Myanmar ruling party defeated
Naypyitaw/Hinthada, Nov 9
Myanmar’s ruling party conceded defeat in a general election today as the opposition led by democracy figurehead Aung San Suu Kyi appeared on course for a landslide victory that could ensure it forms the next government.
“We lost,” Union Solidarity and Development Party acting chairman Htay Oo told Reuters a day after the Southeast Asian country’s first free nationwide election in a quarter of a century.
By late afternoon, vendors outside the headquarters of the National League for Democracy in Yangon were selling red T-shirts with Suu Kyi’s face and the words “We won”.
The election commission later began announcing constituency-by-constituency results from yesterday’s poll. All of the first 12 parliamentary seats announced were won by Suu Kyi’s party.
The keenly watched vote was Myanmar’s first general election since its long-ruling military ceded power to President Thein Sein’s quasi-civilian government in 2011, ushering in a period of reform and opening up to foreign investment.
The NLD said its own tally of results posted at polling stations around the country showed it was on track to win more than 70 percent of the seats being contested in parliament, above the two-thirds threshold it needs to form Myanmar’s first democratically elected government since the early 1960s.
“They must accept the results, even though they don’t want to,” NLD spokesman Win Htein told Reuters, adding that in the highly populated central region the Nobel peace laureate’s party looked set to win more than 90 percent of seats.
Reuters was not able to independently verify the party’s own estimates of its performance.
I’m very happy about the result,” said Hnin Si, 60, a trader in Yangon. “The people have suffered for 50 years.

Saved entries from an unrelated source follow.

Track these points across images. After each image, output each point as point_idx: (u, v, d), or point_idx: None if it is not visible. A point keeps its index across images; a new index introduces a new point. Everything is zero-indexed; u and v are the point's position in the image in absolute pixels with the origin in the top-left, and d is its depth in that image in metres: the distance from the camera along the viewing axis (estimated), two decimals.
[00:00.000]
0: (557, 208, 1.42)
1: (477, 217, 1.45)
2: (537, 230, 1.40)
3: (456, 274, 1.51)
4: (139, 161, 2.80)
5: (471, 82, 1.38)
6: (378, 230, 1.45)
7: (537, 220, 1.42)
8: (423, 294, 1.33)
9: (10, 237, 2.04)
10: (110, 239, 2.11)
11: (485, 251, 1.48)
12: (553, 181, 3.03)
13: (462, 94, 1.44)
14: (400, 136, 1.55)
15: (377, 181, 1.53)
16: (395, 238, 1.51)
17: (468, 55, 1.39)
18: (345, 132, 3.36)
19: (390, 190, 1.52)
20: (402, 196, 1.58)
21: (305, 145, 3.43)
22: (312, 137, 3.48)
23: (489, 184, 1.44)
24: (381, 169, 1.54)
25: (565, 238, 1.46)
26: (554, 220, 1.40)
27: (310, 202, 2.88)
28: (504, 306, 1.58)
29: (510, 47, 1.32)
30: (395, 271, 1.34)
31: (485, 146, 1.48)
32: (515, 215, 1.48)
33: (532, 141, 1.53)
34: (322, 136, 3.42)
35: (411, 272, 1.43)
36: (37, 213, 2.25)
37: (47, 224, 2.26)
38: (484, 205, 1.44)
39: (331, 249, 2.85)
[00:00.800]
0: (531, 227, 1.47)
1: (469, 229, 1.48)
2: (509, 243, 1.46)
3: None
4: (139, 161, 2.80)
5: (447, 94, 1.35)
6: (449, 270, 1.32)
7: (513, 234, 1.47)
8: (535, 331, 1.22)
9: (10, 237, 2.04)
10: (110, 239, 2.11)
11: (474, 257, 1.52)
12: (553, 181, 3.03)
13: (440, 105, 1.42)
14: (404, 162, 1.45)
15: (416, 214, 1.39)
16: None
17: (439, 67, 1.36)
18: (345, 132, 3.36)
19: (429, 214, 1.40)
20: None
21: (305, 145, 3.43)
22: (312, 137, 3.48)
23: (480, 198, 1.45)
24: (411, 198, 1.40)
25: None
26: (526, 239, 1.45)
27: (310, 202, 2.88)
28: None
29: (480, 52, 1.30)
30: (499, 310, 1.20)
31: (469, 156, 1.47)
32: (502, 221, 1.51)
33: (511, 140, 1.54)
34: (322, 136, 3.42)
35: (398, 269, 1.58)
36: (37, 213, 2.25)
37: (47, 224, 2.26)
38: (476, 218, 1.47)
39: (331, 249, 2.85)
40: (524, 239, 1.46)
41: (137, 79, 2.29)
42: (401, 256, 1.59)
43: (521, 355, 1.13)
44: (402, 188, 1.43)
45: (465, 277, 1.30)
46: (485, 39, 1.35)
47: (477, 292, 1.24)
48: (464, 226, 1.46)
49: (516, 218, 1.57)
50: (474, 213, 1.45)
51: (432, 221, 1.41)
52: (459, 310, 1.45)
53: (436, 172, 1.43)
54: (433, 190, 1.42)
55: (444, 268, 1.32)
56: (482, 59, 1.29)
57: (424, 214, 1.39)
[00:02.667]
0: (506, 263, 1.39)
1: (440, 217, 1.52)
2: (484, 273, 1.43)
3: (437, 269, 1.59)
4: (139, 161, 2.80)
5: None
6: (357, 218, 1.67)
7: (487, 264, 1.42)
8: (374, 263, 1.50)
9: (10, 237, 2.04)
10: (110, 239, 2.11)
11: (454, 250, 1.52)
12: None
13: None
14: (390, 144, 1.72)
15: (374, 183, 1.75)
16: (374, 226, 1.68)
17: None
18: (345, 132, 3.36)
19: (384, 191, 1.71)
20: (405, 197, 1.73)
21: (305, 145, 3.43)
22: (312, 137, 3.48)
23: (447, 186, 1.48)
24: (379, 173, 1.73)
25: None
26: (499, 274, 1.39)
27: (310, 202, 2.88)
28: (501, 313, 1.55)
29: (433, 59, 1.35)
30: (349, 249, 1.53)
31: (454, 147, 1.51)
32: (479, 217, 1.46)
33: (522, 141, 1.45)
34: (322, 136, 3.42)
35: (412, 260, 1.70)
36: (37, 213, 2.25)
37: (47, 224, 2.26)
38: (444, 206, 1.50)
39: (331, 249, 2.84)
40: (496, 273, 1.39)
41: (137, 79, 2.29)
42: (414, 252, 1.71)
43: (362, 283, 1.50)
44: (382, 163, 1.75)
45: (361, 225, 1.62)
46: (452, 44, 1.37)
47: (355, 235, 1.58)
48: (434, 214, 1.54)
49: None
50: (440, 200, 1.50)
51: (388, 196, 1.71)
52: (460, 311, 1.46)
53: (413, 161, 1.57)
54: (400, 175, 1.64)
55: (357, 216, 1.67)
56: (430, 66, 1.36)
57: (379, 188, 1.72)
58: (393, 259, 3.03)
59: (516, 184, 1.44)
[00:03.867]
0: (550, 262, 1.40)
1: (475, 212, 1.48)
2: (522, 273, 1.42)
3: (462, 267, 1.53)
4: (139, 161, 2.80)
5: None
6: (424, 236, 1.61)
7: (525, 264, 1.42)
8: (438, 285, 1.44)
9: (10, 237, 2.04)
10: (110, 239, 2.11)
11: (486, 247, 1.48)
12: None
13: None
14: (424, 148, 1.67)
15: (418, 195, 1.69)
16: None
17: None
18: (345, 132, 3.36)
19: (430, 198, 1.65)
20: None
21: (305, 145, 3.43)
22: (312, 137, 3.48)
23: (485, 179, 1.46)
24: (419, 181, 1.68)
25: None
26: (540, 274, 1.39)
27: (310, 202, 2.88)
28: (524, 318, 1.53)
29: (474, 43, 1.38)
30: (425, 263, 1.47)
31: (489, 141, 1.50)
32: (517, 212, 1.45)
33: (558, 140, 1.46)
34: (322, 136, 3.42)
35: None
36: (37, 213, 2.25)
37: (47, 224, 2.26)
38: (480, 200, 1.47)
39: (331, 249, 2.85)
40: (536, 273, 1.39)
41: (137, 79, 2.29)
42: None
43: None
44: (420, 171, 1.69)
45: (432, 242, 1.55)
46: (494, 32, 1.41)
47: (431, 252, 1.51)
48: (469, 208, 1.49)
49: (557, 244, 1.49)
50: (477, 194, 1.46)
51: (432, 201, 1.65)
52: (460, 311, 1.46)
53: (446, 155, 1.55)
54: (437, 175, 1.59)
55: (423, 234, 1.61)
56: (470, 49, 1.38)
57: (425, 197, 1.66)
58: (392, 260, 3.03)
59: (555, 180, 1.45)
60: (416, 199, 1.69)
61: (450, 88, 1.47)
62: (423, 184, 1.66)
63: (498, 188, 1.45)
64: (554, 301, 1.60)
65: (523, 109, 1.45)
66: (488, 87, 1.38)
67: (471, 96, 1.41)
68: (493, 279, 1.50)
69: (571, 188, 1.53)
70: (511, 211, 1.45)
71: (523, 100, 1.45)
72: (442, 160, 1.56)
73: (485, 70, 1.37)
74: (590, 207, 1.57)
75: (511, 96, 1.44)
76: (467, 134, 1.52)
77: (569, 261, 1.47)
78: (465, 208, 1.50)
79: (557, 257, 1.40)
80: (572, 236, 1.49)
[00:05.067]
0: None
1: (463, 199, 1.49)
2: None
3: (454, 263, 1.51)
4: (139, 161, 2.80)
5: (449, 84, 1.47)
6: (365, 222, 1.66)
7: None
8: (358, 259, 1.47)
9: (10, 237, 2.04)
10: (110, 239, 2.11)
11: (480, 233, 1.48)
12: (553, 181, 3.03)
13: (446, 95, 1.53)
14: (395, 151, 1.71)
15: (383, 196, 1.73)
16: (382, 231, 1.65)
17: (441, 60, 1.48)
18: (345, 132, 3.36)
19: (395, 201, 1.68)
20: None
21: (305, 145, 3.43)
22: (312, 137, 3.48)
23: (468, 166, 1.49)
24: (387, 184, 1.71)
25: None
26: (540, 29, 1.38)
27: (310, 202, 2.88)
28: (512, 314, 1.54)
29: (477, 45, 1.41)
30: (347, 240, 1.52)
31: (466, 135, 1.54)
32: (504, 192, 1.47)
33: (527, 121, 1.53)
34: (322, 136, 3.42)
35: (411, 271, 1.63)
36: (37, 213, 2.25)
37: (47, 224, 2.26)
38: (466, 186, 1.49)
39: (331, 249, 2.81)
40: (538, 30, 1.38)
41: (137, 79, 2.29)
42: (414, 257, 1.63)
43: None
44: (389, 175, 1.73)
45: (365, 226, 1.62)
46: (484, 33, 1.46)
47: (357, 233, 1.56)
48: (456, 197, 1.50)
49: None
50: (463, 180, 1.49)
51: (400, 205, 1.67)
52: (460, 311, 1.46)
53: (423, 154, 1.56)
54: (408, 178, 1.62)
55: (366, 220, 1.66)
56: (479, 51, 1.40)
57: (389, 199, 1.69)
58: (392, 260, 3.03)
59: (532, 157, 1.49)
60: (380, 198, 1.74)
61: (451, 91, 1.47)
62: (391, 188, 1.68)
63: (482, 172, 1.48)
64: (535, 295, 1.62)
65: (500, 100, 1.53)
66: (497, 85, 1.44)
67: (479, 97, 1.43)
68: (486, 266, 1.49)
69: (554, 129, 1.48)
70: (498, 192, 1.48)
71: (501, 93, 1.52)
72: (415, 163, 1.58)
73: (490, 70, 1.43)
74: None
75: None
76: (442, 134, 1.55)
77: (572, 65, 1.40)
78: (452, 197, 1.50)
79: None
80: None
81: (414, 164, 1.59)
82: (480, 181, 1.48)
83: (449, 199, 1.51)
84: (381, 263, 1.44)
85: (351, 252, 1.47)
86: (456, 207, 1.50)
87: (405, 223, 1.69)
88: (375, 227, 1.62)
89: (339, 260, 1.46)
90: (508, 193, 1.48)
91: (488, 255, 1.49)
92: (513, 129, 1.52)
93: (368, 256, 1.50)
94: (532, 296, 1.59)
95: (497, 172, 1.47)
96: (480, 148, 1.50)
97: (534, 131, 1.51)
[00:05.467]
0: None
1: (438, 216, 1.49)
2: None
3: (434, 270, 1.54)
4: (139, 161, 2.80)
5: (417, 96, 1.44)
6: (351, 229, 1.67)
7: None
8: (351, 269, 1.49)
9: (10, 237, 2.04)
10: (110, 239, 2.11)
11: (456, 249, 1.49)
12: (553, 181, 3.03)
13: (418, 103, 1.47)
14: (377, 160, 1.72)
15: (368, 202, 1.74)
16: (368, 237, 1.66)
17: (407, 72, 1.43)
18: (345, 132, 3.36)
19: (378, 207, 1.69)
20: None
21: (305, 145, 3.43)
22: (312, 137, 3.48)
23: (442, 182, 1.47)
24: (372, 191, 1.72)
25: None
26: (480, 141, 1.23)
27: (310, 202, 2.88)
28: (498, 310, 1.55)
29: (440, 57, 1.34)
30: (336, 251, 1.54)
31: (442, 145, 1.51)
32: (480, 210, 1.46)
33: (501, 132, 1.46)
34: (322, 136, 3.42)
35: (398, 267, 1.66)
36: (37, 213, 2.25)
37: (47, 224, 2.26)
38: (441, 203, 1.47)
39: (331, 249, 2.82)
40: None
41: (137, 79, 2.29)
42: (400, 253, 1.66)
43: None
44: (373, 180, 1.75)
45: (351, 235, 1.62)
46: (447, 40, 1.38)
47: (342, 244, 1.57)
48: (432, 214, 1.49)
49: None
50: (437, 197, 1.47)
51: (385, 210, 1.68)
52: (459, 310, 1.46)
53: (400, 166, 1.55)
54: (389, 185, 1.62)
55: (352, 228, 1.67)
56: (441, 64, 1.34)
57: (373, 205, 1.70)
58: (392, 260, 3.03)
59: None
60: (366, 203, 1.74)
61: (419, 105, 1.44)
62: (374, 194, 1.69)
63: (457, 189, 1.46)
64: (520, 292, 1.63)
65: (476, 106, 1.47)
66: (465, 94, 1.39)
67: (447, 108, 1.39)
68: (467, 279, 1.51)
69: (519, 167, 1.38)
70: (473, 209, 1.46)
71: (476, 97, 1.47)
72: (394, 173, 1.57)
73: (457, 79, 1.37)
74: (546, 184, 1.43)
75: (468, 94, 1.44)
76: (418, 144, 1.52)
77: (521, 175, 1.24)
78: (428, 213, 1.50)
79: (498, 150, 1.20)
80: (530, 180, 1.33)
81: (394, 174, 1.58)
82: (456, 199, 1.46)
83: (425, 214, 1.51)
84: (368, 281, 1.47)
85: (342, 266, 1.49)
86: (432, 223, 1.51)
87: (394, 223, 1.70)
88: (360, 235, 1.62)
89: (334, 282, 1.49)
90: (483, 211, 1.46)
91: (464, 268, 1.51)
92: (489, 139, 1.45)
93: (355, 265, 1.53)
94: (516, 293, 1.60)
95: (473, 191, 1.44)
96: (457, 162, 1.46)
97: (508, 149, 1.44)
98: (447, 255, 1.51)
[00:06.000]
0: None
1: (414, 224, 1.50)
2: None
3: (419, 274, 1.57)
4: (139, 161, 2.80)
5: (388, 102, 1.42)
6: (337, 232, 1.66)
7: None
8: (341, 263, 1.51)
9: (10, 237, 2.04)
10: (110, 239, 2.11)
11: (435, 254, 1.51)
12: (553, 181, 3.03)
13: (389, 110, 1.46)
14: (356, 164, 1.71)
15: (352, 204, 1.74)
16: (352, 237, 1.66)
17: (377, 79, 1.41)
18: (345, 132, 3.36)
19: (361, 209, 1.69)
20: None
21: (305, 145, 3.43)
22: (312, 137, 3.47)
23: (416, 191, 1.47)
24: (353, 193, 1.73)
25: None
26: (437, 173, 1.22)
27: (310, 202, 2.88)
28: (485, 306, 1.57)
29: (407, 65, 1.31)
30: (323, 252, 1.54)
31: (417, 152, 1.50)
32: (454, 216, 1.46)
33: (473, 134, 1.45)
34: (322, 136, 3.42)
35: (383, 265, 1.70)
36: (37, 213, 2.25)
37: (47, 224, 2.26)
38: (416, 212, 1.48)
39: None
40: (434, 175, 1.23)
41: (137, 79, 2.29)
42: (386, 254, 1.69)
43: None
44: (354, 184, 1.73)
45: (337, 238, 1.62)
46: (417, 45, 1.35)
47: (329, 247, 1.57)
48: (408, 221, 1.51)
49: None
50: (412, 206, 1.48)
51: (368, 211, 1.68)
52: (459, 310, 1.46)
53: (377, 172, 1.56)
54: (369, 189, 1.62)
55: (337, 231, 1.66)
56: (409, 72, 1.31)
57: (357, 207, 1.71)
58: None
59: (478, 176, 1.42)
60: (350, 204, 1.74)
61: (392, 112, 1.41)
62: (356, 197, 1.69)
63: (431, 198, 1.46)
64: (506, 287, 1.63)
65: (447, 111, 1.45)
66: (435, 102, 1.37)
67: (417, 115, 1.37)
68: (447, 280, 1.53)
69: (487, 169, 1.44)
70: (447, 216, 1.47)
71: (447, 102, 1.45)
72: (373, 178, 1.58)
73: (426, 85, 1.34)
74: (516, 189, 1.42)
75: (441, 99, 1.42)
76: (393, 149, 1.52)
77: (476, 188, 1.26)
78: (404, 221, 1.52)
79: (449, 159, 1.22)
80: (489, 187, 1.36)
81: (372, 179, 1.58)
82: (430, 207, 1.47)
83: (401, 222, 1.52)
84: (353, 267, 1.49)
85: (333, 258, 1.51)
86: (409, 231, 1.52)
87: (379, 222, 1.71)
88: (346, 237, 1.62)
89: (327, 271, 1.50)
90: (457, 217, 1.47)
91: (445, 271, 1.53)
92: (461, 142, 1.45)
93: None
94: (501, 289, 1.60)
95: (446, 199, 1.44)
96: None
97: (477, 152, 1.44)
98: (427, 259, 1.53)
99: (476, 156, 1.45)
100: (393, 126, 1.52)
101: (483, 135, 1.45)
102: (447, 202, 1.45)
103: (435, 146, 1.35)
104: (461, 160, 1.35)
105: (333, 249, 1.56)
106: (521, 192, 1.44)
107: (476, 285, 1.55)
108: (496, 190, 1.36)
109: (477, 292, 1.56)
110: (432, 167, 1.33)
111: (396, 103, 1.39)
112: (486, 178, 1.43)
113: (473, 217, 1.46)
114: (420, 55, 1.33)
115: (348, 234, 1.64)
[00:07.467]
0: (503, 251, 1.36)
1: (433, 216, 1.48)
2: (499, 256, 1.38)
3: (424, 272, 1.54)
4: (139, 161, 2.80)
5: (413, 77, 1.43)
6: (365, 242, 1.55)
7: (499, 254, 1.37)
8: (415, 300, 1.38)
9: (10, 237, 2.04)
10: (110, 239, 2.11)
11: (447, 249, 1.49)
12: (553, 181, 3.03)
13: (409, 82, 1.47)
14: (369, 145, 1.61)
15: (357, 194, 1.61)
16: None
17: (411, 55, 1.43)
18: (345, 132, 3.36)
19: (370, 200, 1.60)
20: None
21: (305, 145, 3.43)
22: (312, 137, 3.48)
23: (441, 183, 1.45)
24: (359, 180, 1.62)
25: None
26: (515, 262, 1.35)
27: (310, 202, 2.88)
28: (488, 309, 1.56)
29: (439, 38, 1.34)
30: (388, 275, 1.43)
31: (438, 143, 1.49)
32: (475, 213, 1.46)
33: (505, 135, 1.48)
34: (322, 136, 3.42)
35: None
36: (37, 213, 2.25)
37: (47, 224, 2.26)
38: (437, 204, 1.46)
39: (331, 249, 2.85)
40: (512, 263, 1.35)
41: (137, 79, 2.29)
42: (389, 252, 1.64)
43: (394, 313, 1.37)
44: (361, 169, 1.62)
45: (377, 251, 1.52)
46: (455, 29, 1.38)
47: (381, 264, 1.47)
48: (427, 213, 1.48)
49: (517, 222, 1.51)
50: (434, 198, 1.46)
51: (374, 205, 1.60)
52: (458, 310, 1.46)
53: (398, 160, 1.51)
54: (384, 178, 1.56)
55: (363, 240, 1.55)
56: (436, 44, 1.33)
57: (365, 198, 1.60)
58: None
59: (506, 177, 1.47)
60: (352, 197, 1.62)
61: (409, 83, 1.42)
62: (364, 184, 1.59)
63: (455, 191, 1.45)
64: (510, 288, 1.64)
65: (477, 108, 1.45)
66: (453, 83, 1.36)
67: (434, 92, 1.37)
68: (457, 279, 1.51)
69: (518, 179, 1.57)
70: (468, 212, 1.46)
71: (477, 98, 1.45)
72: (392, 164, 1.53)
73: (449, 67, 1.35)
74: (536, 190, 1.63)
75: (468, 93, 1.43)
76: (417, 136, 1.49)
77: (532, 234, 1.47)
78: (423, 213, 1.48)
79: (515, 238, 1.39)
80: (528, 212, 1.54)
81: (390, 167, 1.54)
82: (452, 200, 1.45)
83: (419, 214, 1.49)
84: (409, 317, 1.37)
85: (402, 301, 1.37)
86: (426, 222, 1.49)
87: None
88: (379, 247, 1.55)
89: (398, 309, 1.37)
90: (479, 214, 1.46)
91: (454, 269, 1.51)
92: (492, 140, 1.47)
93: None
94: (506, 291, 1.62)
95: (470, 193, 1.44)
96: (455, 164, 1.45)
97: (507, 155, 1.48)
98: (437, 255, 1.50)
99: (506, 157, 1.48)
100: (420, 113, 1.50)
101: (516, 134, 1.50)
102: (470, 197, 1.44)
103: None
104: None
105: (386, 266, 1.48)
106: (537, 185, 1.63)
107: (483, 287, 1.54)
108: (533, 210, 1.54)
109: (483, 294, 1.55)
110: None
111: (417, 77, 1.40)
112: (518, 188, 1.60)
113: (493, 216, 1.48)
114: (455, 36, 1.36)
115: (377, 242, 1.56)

I believe Aung San Suu Kyi will make the country a better place.”
The election was a landmark in the country’s unsteady journey to democracy from the military dictatorship that made the former Burma a pariah state for so long.
It is also a moment that Suu Kyi will relish after spending years under house arrest following the country’s 1990 election, when the NLD won a landslide victory that was ignored by the junta.
This time the ruling party, created by the former junta and led by retired military officers, and the chief of the armed forces have pledged to respect the result.
But although the election appears to have dealt a decisive defeat to the USDP, a period of uncertainty still looms over the country because it is not clear how Suu Kyi will share power easily with the still-dominant military.
The military-drafted constitution guarantees one-quarter of parliament’s seats to unelected members of the armed forces and allows the commander-in-chief to nominate the head of three powerful ministries, interior, defence and border security.
The charter also gives the armed forces the right to take over government under certain circumstances. The military maintains a grip on the economy through holding companies.
Even if the NLD gets the majority it needs, Suu Kyi is barred from taking the presidency herself under the constitution written by the junta to preserve its power.
Suu Kyi has said she would be the power behind the new president regardless of a charter she has derided as “very silly”.